_Task item_. Although the entries contain pictures, only their words should be duplicated exactly.

====================

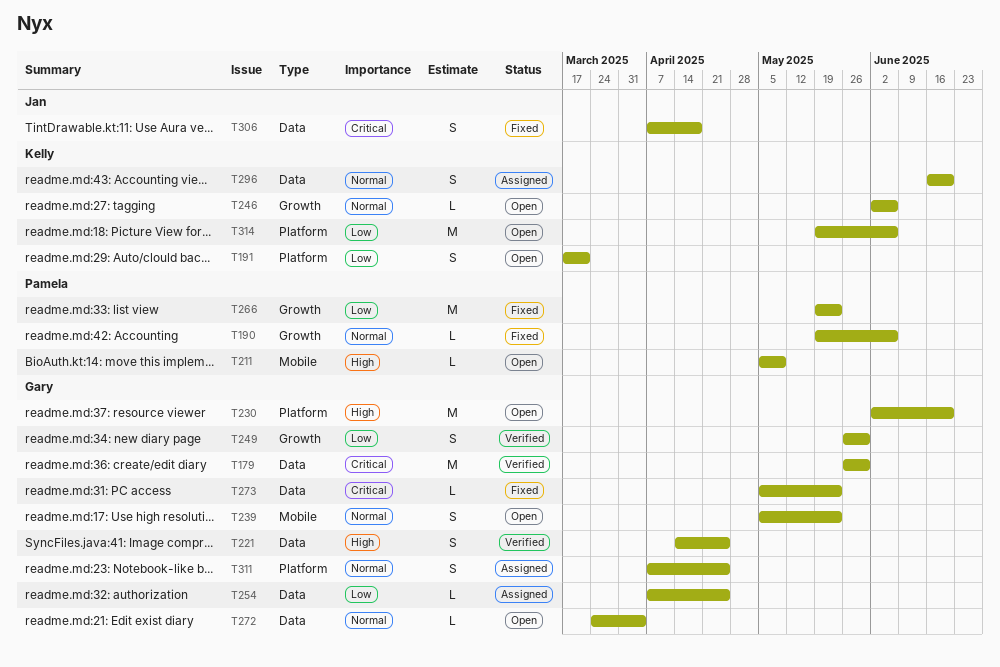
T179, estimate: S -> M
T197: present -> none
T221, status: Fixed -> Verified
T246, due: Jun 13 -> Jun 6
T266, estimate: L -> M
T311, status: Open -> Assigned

====================

_Written reply_.
T179, estimate: S -> M
T197: present -> none
T221, status: Fixed -> Verified
T246, due: Jun 13 -> Jun 6
T266, estimate: L -> M
T311, status: Open -> Assigned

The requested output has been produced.